■ **WHAT THE EXERCISE ASKS**
Starting at the line that contains "right shoulder: (348, 546)", repeat each line exactly until the records end, keeping both the first and the last.

■ **SUPPLIED MATERIAL**
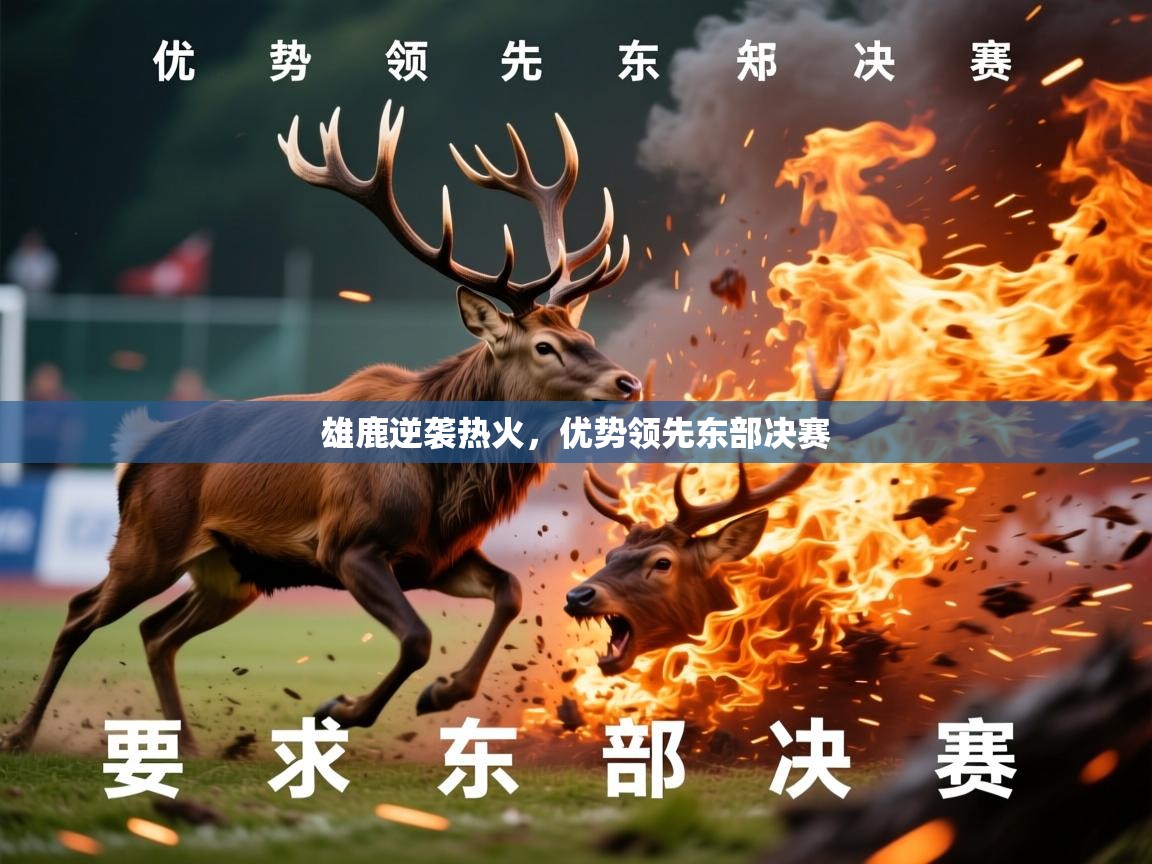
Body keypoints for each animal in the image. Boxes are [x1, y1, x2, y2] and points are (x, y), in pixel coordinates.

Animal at [2, 102, 642, 755]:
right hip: (148, 541)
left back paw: (188, 746)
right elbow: (416, 639)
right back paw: (24, 734)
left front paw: (441, 692)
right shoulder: (348, 546)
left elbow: (510, 592)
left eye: (584, 335)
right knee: (80, 612)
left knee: (157, 631)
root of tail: (136, 455)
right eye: (544, 346)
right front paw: (338, 709)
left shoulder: (441, 556)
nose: (627, 383)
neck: (442, 483)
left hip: (233, 572)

■ **SOLUTION TO THIS TASK**
right shoulder: (348, 546)
left elbow: (510, 592)
left eye: (584, 335)
right knee: (80, 612)
left knee: (157, 631)
root of tail: (136, 455)
right eye: (544, 346)
right front paw: (338, 709)
left shoulder: (441, 556)
nose: (627, 383)
neck: (442, 483)
left hip: (233, 572)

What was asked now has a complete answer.